(Dataset entries)
== Segment start ==

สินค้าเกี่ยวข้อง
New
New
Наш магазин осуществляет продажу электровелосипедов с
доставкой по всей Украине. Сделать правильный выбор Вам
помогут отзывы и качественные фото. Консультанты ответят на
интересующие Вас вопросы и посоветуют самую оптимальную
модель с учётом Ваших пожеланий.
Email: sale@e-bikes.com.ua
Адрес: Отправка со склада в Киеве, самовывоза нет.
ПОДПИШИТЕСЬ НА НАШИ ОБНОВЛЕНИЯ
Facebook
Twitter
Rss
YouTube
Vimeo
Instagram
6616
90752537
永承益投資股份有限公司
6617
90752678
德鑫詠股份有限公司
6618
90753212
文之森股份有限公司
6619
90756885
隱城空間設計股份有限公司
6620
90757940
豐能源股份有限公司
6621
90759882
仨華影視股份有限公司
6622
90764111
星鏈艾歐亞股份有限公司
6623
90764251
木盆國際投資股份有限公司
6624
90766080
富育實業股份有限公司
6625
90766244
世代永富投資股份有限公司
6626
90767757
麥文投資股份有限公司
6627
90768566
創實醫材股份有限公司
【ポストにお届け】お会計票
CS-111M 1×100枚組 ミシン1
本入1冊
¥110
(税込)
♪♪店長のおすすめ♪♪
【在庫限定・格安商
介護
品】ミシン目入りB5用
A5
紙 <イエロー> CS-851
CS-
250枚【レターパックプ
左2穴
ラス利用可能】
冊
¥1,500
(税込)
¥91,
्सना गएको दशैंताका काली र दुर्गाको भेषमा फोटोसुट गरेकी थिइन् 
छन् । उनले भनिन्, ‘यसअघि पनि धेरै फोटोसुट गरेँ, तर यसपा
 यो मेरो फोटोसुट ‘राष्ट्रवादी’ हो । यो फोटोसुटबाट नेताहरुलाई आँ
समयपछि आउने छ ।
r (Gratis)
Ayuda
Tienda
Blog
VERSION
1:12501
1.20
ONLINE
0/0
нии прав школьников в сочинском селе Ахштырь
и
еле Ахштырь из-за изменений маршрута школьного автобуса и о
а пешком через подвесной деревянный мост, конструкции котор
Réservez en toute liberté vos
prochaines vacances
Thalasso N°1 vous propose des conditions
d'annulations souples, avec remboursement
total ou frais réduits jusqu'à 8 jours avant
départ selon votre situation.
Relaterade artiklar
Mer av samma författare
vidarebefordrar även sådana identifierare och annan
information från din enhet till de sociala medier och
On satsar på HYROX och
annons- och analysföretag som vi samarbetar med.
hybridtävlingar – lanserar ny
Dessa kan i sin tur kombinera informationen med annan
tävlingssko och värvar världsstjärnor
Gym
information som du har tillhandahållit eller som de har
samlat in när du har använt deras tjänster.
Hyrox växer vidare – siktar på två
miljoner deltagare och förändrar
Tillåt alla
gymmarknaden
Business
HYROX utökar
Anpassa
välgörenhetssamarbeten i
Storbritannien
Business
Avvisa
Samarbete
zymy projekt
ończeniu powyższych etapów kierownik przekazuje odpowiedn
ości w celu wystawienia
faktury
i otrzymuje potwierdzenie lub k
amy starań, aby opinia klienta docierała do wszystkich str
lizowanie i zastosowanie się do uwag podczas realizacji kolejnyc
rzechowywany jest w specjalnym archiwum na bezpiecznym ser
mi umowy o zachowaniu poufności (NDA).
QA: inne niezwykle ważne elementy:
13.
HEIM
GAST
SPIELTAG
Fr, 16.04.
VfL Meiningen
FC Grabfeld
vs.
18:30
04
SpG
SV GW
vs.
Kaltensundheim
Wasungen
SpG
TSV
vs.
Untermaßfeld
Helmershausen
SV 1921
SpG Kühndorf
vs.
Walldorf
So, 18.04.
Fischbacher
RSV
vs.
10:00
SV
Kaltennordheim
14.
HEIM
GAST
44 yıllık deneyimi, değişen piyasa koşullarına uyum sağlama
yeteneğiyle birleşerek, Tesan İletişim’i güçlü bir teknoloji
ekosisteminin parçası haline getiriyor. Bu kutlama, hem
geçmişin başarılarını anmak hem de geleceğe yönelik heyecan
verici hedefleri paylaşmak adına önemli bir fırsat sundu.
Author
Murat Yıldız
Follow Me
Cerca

== Segment end ==

▶ **Try it**
Reproduce every one of the lines above, with no changes.

▶ **Finished task**
สินค้าเกี่ยวข้อง
New
New
Наш магазин осуществляет продажу электровелосипедов с
доставкой по всей Украине. Сделать правильный выбор Вам
помогут отзывы и качественные фото. Консультанты ответят на
интересующие Вас вопросы и посоветуют самую оптимальную
модель с учётом Ваших пожеланий.
Email: sale@e-bikes.com.ua
Адрес: Отправка со склада в Киеве, самовывоза нет.
ПОДПИШИТЕСЬ НА НАШИ ОБНОВЛЕНИЯ
Facebook
Twitter
Rss
YouTube
Vimeo
Instagram
6616
90752537
永承益投資股份有限公司
6617
90752678
德鑫詠股份有限公司
6618
90753212
文之森股份有限公司
6619
90756885
隱城空間設計股份有限公司
6620
90757940
豐能源股份有限公司
6621
90759882
仨華影視股份有限公司
6622
90764111
星鏈艾歐亞股份有限公司
6623
90764251
木盆國際投資股份有限公司
6624
90766080
富育實業股份有限公司
6625
90766244
世代永富投資股份有限公司
6626
90767757
麥文投資股份有限公司
6627
90768566
創實醫材股份有限公司
【ポストにお届け】お会計票
CS-111M 1×100枚組 ミシン1
本入1冊
¥110
(税込)
♪♪店長のおすすめ♪♪
【在庫限定・格安商
介護
品】ミシン目入りB5用
A5
紙 <イエロー> CS-851
CS-
250枚【レターパックプ
左2穴
ラス利用可能】
冊
¥1,500
(税込)
¥91,
्सना गएको दशैंताका काली र दुर्गाको भेषमा फोटोसुट गरेकी थिइन् 
छन् । उनले भनिन्, ‘यसअघि पनि धेरै फोटोसुट गरेँ, तर यसपा
 यो मेरो फोटोसुट ‘राष्ट्रवादी’ हो । यो फोटोसुटबाट नेताहरुलाई आँ
समयपछि आउने छ ।
r (Gratis)
Ayuda
Tienda
Blog
VERSION
1:12501
1.20
ONLINE
0/0
нии прав школьников в сочинском селе Ахштырь
и
еле Ахштырь из-за изменений маршрута школьного автобуса и о
а пешком через подвесной деревянный мост, конструкции котор
Réservez en toute liberté vos
prochaines vacances
Thalasso N°1 vous propose des conditions
d'annulations souples, avec remboursement
total ou frais réduits jusqu'à 8 jours avant
départ selon votre situation.
Relaterade artiklar
Mer av samma författare
vidarebefordrar även sådana identifierare och annan
information från din enhet till de sociala medier och
On satsar på HYROX och
annons- och analysföretag som vi samarbetar med.
hybridtävlingar – lanserar ny
Dessa kan i sin tur kombinera informationen med annan
tävlingssko och värvar världsstjärnor
Gym
information som du har tillhandahållit eller som de har
samlat in när du har använt deras tjänster.
Hyrox växer vidare – siktar på två
miljoner deltagare och förändrar
Tillåt alla
gymmarknaden
Business
HYROX utökar
Anpassa
välgörenhetssamarbeten i
Storbritannien
Business
Avvisa
Samarbete
zymy projekt
ończeniu powyższych etapów kierownik przekazuje odpowiedn
ości w celu wystawienia
faktury
i otrzymuje potwierdzenie lub k
amy starań, aby opinia klienta docierała do wszystkich str
lizowanie i zastosowanie się do uwag podczas realizacji kolejnyc
rzechowywany jest w specjalnym archiwum na bezpiecznym ser
mi umowy o zachowaniu poufności (NDA).
QA: inne niezwykle ważne elementy:
13.
HEIM
GAST
SPIELTAG
Fr, 16.04.
VfL Meiningen
FC Grabfeld
vs.
18:30
04
SpG
SV GW
vs.
Kaltensundheim
Wasungen
SpG
TSV
vs.
Untermaßfeld
Helmershausen
SV 1921
SpG Kühndorf
vs.
Walldorf
So, 18.04.
Fischbacher
RSV
vs.
10:00
SV
Kaltennordheim
14.
HEIM
GAST
44 yıllık deneyimi, değişen piyasa koşullarına uyum sağlama
yeteneğiyle birleşerek, Tesan İletişim’i güçlü bir teknoloji
ekosisteminin parçası haline getiriyor. Bu kutlama, hem
geçmişin başarılarını anmak hem de geleceğe yönelik heyecan
verici hedefleri paylaşmak adına önemli bir fırsat sundu.
Author
Murat Yıldız
Follow Me
Cerca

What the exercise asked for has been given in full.